L’ensemble Saint-Benoît
Ancienne infirmerie des moniales, cette architecture classique accueille actuellement une exposition dédiée aux fonctions et usages du monument, depuis ses origines jusqu’à aujourd’hui. Des oeuvres contemporaines sont également visibles dans les caves et les collecteurs d’eaux.
La cuisine
Ce surprenant bâtiment flanqué de nombreuses cheminées était une cuisine entre les XIIe et XVIe siècles. Récemment restauré, il accueil des œuvres d’art contemporain.


La galerie pénitentiaire
Cette galerie supérieur surmontant les galeries du cloître permettait aux surveillants de circuler plus facilement. Aujourd’hui, une exposition permanente revient sur l’histoire carcérale de l’abbaye avec de nombreux documents d’archives et des témoignages d’anciens prisonniers et surveillants.


Le musée d’Art moderne
La fannerie – un bâtiment du XVIIIe siècle qui servait à la fois d’écurie, de grange et de grenier à grains – abrite aujourd’hui le musée d’Art moderne de Fontevraud.
Inauguré en 2021, ce musée présente une impressionnante collection léguée par le couple Martine et Léon Cligman. On y retrouve des œuvres de Degas, Delaunay, ou encore Richier.
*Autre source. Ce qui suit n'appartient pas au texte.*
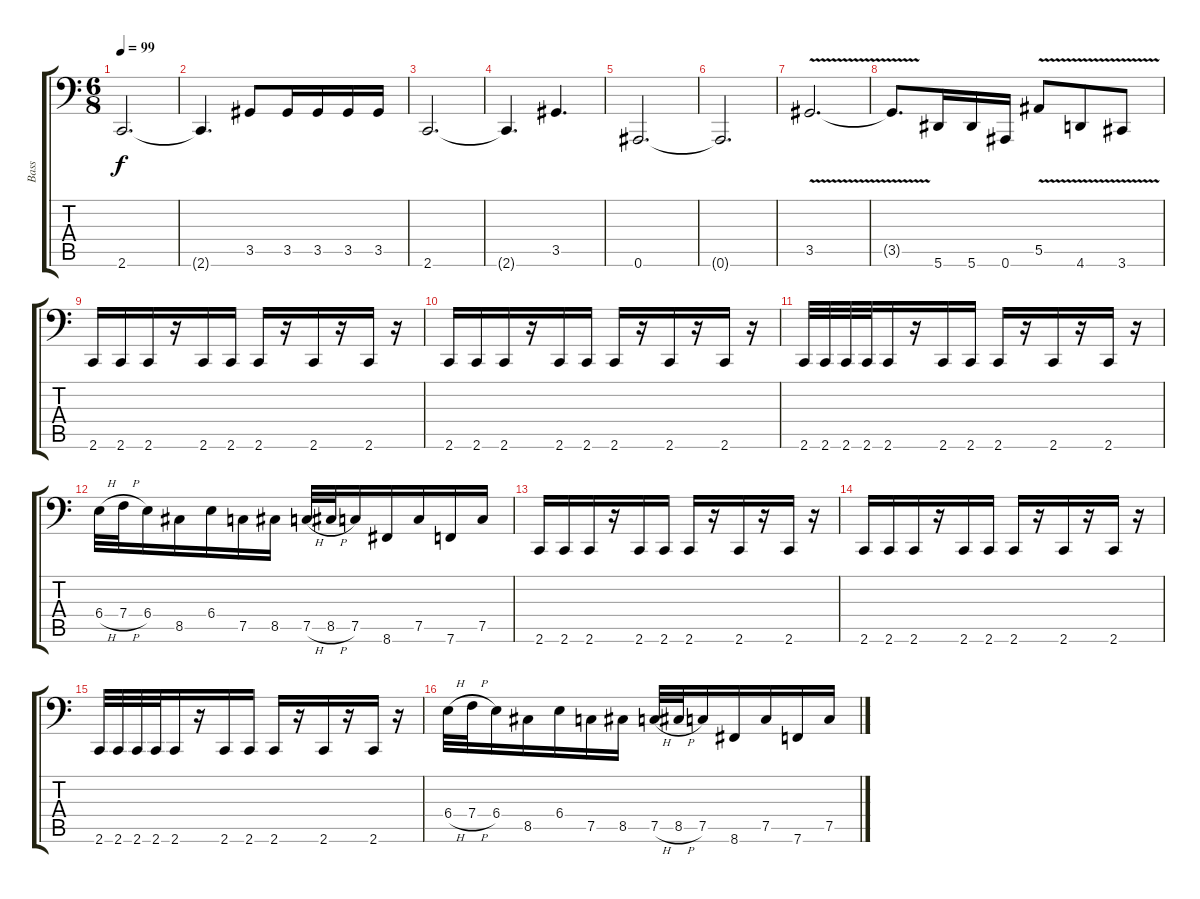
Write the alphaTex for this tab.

\track ("Bass" "Bass") {instrument electricbasspick}
\staff {score tabs}
\tuning (C3 G2 Eb2 Bb1 F1 Bb0) {hide}
\ts (6 8)
\tempo 99
\clef f4
\ks c
2.6.2{d dy f} |
2.6{t}.4{d} 3.5.8 3.5.16 3.5.16 3.5.16 3.5.16 |
2.6.2{d} |
2.6{t}.4{d} 3.5.4{d} |
0.6.2{d} |
0.6{t}.2{d} |
3.5{v}.2{d} |
3.5{t}.8{d} 5.6.16 5.6.16 0.6.16 5.5{v}.8 4.6{v}.8 3.6{v}.8 |
2.6.16 2.6.16 2.6.16 r.16 2.6.16 2.6.16 2.6.16 r.16 2.6.16 r.16 2.6.16 r.16 |
2.6.16 2.6.16 2.6.16 r.16 2.6.16 2.6.16 2.6.16 r.16 2.6.16 r.16 2.6.16 r.16 |
2.6.32 2.6.32 2.6.32 2.6.32 2.6.16 r.16 2.6.16 2.6.16 2.6.16 r.16 2.6.16 r.16 2.6.16 r.16 |
6.4{h}.32 7.4{h}.32 6.4.16 8.5.16 6.4.16 7.5.16 8.5.16 7.5{h}.32 8.5{h}.32 7.5.16 8.6.16 7.5.16 7.6.16 7.5.16 |
2.6.16 2.6.16 2.6.16 r.16 2.6.16 2.6.16 2.6.16 r.16 2.6.16 r.16 2.6.16 r.16 |
2.6.16 2.6.16 2.6.16 r.16 2.6.16 2.6.16 2.6.16 r.16 2.6.16 r.16 2.6.16 r.16 |
2.6.32 2.6.32 2.6.32 2.6.32 2.6.16 r.16 2.6.16 2.6.16 2.6.16 r.16 2.6.16 r.16 2.6.16 r.16 |
6.4{h}.32 7.4{h}.32 6.4.16 8.5.16 6.4.16 7.5.16 8.5.16 7.5{h}.32 8.5{h}.32 7.5.16 8.6.16 7.5.16 7.6.16 7.5.16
Des expositions temporaires à découvrir chaque année
Le musée d’Art moderne de Fontevraud organise régulièrement des expositions temporaires. Au moment où j’écris cet article et jusqu’au 5 octobre 2025, le musée présente une exposition consacrée à Gaston Chaissac.
Dormir et dîner à Fontevraud : une expérience inédite
Pour vivre jusqu’au bout l’expérience Fontevraud, le mieux est encore d’y dormir. Installé dans l’ancien prieuré Saint-Lazare, Fontevraud l’Ermitage, un hôtel 4 étoiles de 54 chambres et restaurant 1 étoile Michelin, permet de séjourner dans l’abbaye dans une ambiance calme et reposante.
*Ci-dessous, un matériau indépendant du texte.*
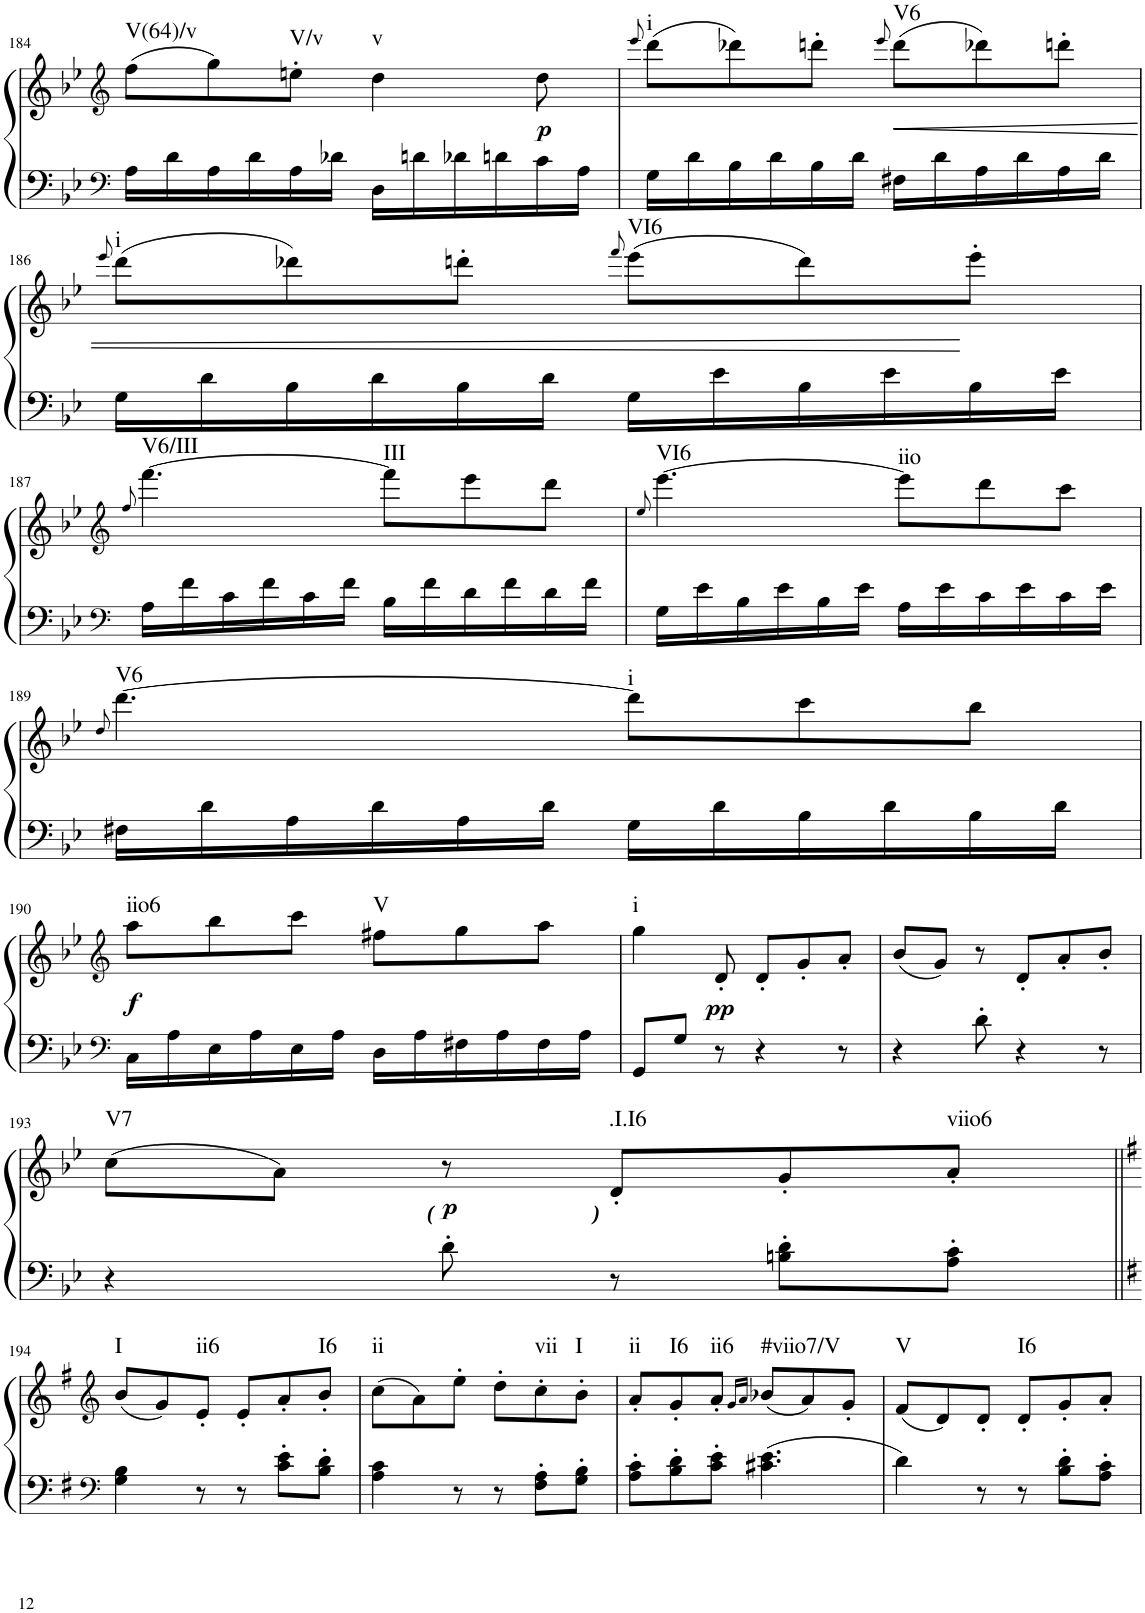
**kern	**kern	**dynam	**harte
*part1	*part1	*part1	*part1
*staff2	*staff1	*staff1/2	*
*I"Klavier linke Hand	*	*	*
!!LO:PB:g=z
*clefF4	*clefG2	*	*
*k[b-e-]	*k[b-e-]	*	*
*M6/8	*M6/8	*	*
=184	=184	=184	=184
!	!	!	!LO:H:kt=V(64)/v
16A\LL	(8ff\L	.	N
16d\	.	.	.
16A\	8gg\)	.	.
16d\	.	.	.
!	!	!	!LO:H:kt=V/v
16A\	8een'\J	.	N
16d-X\JJ	.	.	.
!	!	!	!LO:H:kt=v
16D\LL	4dd\	.	N
16dn\	.	.	.
16d-X\	.	.	.
16dn\	.	.	.
!	!	!LO:DY:b	!
16c\	8dd\	p	.
16A\JJ	.	.	.
=185	=185	=185	=185
.	8qeee-/	.	.
!	!	!	!LO:H:kt=i
16G\LL	(8ddd\L	.	N
16d\	.	.	.
16B-\	8ddd-X\)	.	.
16d\	.	.	.
16B-\	8dddn'\J	.	.
16d\JJ	.	.	.
.	8qeee-/	.	.
!	!	!	!LO:H:kt=V6
16F#X\LL	(8ddd\L	.	N
16d\	.	.	.
16A\	8ddd-X\)	.	.
16d\	.	.	.
16A\	8dddn'\J	.	.
16d\JJ	.	.	.
!!LO:LB:g=z
=186	=186	=186	=186
.	8qeee-/	.	.
!	!	!	!LO:H:kt=i
16G\LL	(8ddd\L	.	N
16d\	.	.	.
16B-\	8ddd-X\)	.	.
16d\	.	.	.
16B-\	8dddn'\J	.	.
16d\JJ	.	.	.
.	8qfff/	.	.
!	!	!	!LO:H:kt=VI6
16G\LL	(8eee-\L	.	N
16e-\	.	.	.
16B-\	8ddd\)	.	.
16e-\	.	.	.
16B-\	8eee-'\J	.	.
16e-\JJ	.	.	.
!!LO:LB:g=z
=187	=187	=187	=187
*clefF4	*clefG2	*	*
.	8qff/	.	.
!	!	!	!LO:H:kt=V6/III
16A\LL	[4.fff\	.	N
16f\	.	.	.
16c\	.	.	.
16f\	.	.	.
16c\	.	.	.
16f\JJ	.	.	.
!	!	!	!LO:H:kt=III
16B-\LL	8fff\L]	.	N
16f\	.	.	.
16d\	8eee-\	.	.
16f\	.	.	.
16d\	8ddd\J	.	.
16f\JJ	.	.	.
=188	=188	=188	=188
.	8qee-/	.	.
!	!	!	!LO:H:kt=VI6
16G\LL	[4.eee-\	.	N
16e-\	.	.	.
16B-\	.	.	.
16e-\	.	.	.
16B-\	.	.	.
16e-\JJ	.	.	.
!	!	!	!LO:H:kt=iio
16A\LL	8eee-\L]	.	N
16e-\	.	.	.
16c\	8ddd\	.	.
16e-\	.	.	.
16c\	8ccc\J	.	.
16e-\JJ	.	.	.
!!LO:LB:g=z
=189	=189	=189	=189
.	8qdd/	.	.
!	!	!	!LO:H:kt=V6
16F#X\LL	[4.ddd\	.	N
16d\	.	.	.
16A\	.	.	.
16d\	.	.	.
16A\	.	.	.
16d\JJ	.	.	.
!	!	!	!LO:H:kt=i
16G\LL	8ddd\L]	.	N
16d\	.	.	.
16B-\	8ccc\	.	.
16d\	.	.	.
16B-\	8bb-\J	.	.
16d\JJ	.	.	.
!!LO:LB:g=z
=190	=190	=190	=190
*clefF4	*clefG2	*	*
!	!	!LO:DY:b	!LO:H:kt=iio6
16C\LL	8aa\L	f	N
16A\	.	.	.
16E-\	8bb-\	.	.
16A\	.	.	.
16E-\	8ccc\J	.	.
16A\JJ	.	.	.
!	!	!	!LO:H:kt=V
16D\LL	8ff#X\L	.	N
16A\	.	.	.
16F#X\	8gg\	.	.
16A\	.	.	.
16F#\	8aa\J	.	.
16A\JJ	.	.	.
=191	=191	=191	=191
!	!	!	!LO:H:kt=i
8GG/L	4gg\	.	N
8G/J	.	.	.
!	!	!LO:DY:b	!
8r	8d'/	pp	.
4r	8d'/L	.	.
.	8g'/	.	.
8r	8a'/J	.	.
=192	=192	=192	=192
4r	(8b-/L	.	.
.	8g/J)	.	.
8d'\	8r	.	.
4r	8d'/L	.	.
.	8a'/	.	.
8r	8b-'/J	.	.
!!LO:LB:g=z
=193	=193	=193	=193
!	!	!	!LO:H:kt=V7
4r	(8cc\L	.	N
.	8a\J)	.	.
!	!LO:TX:b:Bi:t=(	!	!
!	!	!LO:DY:b	!
8d'\	8r	p	.
!	!LO:TX:b:Bi:t=)	!	!LO:H:kt=.I.I6
8r	8d'/L	.	N
8Bn\' 8d\'L	8g'/	.	.
!	!	!	!LO:H:kt=viio6
8A\' 8c\'J	8a'/J	.	N
!!LO:LB:g=z
=194||	=194||	=194||	=194||
*clefF4	*clefG2	*	*
*k[f#]	*k[f#]	*	*
!	!	!	!LO:H:kt=I
4G\ 4B\	(8b/L	.	N
.	8g/)	.	.
!	!	!	!LO:H:kt=ii6
8r	8e'/J	.	N
8r	8e'/L	.	.
8c\' 8e\'L	8a'/	.	.
!	!	!	!LO:H:kt=I6
8B\' 8d\'J	8b'/J	.	N
=195	=195	=195	=195
!	!	!	!LO:H:kt=ii
4A\ 4c\	(8cc\L	.	N
.	8a\)	.	.
8r	8ee'\J	.	.
8r	8dd'\L	.	.
!	!	!	!LO:H:kt=vii
8F#\' 8A\'L	8cc'\	.	N
!	!	!	!LO:H:kt=I
8G\' 8B\'J	8b'\J	.	N
=196	=196	=196	=196
!	!	!	!LO:H:kt=ii
8A\' 8c\'L	8a'/L	.	N
!	!	!	!LO:H:kt=I6
8B\' 8d\'	8g'/	.	N
!	!	!	!LO:H:kt=ii6
8c\' 8e\'J	8a'/J	.	N
.	16qg/LL	.	.
.	16qa/JJ	.	.
!	!	!	!LO:H:kt=#viio7/V
4.c#X\ 4.e\	(8b-X/L	.	N
.	8a/)	.	.
.	8g'/J	.	.
=197	=197	=197	=197
!	!	!	!LO:H:kt=V
4d\	(8f#/L	.	N
.	8d/)	.	.
8r	8d'/J	.	.
!	!	!	!LO:H:kt=I6
8r	8d'/L	.	N
8B\' 8d\'L	8g'/	.	.
8A\' 8c\'J	8a'/J	.	.
=	=	=	=
*-	*-	*-	*-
Passer une nuit à Fontevraud vous réserve une surprise inattendue et inédite : à la nuit tombée et tandis que les visiteurs de la journée sont partis, vous avez le privilège de pouvoir flâner dans l’abbaye, seul ! Promenez-vous dans l’abbatiale, la crypte ou encore le cloître, ouverts juste pour vous. Seul dans le silence du soir, Fontevraud vous montre un autre visage. Le lieu apparaît plus impressionnant, un peu intimidant et l’on imagine davantage la riche histoire que ses murs ont abritée.
Fontevraud sous les étoiles
Pendant l’été un parcours nocturne permet de porter un autre regard sur l’abbaye avec spectacle son et lumière.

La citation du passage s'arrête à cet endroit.